→ **TASK**:
Set down the whole listing that follows, precisely as written.

→ **INPUT RECORDS**:
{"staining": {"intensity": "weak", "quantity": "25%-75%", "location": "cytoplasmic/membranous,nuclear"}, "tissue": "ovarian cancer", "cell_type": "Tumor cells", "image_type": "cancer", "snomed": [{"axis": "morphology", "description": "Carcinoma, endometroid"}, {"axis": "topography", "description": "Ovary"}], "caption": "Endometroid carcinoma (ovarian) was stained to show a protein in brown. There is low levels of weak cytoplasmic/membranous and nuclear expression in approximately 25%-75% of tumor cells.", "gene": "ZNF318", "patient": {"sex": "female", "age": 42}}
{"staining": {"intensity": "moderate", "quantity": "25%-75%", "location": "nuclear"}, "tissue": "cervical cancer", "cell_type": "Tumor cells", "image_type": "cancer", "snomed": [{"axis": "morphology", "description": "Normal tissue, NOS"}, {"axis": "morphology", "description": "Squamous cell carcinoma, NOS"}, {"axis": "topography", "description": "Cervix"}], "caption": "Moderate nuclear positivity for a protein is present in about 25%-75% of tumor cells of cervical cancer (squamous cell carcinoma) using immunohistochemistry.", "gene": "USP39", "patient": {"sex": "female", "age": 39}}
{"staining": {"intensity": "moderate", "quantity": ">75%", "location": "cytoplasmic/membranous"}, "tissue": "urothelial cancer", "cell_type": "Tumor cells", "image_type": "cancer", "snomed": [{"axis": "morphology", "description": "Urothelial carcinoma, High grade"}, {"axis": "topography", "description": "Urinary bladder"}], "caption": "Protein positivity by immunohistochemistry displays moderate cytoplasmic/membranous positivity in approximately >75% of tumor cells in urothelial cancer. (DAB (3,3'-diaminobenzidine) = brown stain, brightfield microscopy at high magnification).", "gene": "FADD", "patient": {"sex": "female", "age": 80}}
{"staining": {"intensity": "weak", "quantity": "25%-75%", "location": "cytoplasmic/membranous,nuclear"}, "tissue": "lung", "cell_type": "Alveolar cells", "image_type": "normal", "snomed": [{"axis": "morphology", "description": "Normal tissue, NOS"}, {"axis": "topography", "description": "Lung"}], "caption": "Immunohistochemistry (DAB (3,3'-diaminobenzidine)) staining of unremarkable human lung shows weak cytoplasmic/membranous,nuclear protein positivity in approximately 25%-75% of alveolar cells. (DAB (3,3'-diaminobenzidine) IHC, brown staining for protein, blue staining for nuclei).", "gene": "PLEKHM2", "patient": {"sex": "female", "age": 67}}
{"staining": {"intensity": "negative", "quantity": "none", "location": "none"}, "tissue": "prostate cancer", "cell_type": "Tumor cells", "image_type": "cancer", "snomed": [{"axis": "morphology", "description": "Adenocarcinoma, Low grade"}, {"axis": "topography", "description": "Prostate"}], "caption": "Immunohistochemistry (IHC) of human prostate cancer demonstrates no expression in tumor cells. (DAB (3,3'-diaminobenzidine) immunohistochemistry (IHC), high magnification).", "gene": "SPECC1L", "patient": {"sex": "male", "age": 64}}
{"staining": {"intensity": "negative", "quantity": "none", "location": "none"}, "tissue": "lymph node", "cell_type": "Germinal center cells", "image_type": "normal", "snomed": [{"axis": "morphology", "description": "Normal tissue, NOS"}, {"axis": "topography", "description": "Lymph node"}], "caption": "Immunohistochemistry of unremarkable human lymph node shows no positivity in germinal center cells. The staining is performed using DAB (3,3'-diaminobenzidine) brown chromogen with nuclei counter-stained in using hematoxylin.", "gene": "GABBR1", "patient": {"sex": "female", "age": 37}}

→ **EXERCISE OUTPUT**:
{"staining": {"intensity": "weak", "quantity": "25%-75%", "location": "cytoplasmic/membranous,nuclear"}, "tissue": "ovarian cancer", "cell_type": "Tumor cells", "image_type": "cancer", "snomed": [{"axis": "morphology", "description": "Carcinoma, endometroid"}, {"axis": "topography", "description": "Ovary"}], "caption": "Endometroid carcinoma (ovarian) was stained to show a protein in brown. There is low levels of weak cytoplasmic/membranous and nuclear expression in approximately 25%-75% of tumor cells.", "gene": "ZNF318", "patient": {"sex": "female", "age": 42}}
{"staining": {"intensity": "moderate", "quantity": "25%-75%", "location": "nuclear"}, "tissue": "cervical cancer", "cell_type": "Tumor cells", "image_type": "cancer", "snomed": [{"axis": "morphology", "description": "Normal tissue, NOS"}, {"axis": "morphology", "description": "Squamous cell carcinoma, NOS"}, {"axis": "topography", "description": "Cervix"}], "caption": "Moderate nuclear positivity for a protein is present in about 25%-75% of tumor cells of cervical cancer (squamous cell carcinoma) using immunohistochemistry.", "gene": "USP39", "patient": {"sex": "female", "age": 39}}
{"staining": {"intensity": "moderate", "quantity": ">75%", "location": "cytoplasmic/membranous"}, "tissue": "urothelial cancer", "cell_type": "Tumor cells", "image_type": "cancer", "snomed": [{"axis": "morphology", "description": "Urothelial carcinoma, High grade"}, {"axis": "topography", "description": "Urinary bladder"}], "caption": "Protein positivity by immunohistochemistry displays moderate cytoplasmic/membranous positivity in approximately >75% of tumor cells in urothelial cancer. (DAB (3,3'-diaminobenzidine) = brown stain, brightfield microscopy at high magnification).", "gene": "FADD", "patient": {"sex": "female", "age": 80}}
{"staining": {"intensity": "weak", "quantity": "25%-75%", "location": "cytoplasmic/membranous,nuclear"}, "tissue": "lung", "cell_type": "Alveolar cells", "image_type": "normal", "snomed": [{"axis": "morphology", "description": "Normal tissue, NOS"}, {"axis": "topography", "description": "Lung"}], "caption": "Immunohistochemistry (DAB (3,3'-diaminobenzidine)) staining of unremarkable human lung shows weak cytoplasmic/membranous,nuclear protein positivity in approximately 25%-75% of alveolar cells. (DAB (3,3'-diaminobenzidine) IHC, brown staining for protein, blue staining for nuclei).", "gene": "PLEKHM2", "patient": {"sex": "female", "age": 67}}
{"staining": {"intensity": "negative", "quantity": "none", "location": "none"}, "tissue": "prostate cancer", "cell_type": "Tumor cells", "image_type": "cancer", "snomed": [{"axis": "morphology", "description": "Adenocarcinoma, Low grade"}, {"axis": "topography", "description": "Prostate"}], "caption": "Immunohistochemistry (IHC) of human prostate cancer demonstrates no expression in tumor cells. (DAB (3,3'-diaminobenzidine) immunohistochemistry (IHC), high magnification).", "gene": "SPECC1L", "patient": {"sex": "male", "age": 64}}
{"staining": {"intensity": "negative", "quantity": "none", "location": "none"}, "tissue": "lymph node", "cell_type": "Germinal center cells", "image_type": "normal", "snomed": [{"axis": "morphology", "description": "Normal tissue, NOS"}, {"axis": "topography", "description": "Lymph node"}], "caption": "Immunohistochemistry of unremarkable human lymph node shows no positivity in germinal center cells. The staining is performed using DAB (3,3'-diaminobenzidine) brown chromogen with nuclei counter-stained in using hematoxylin.", "gene": "GABBR1", "patient": {"sex": "female", "age": 37}}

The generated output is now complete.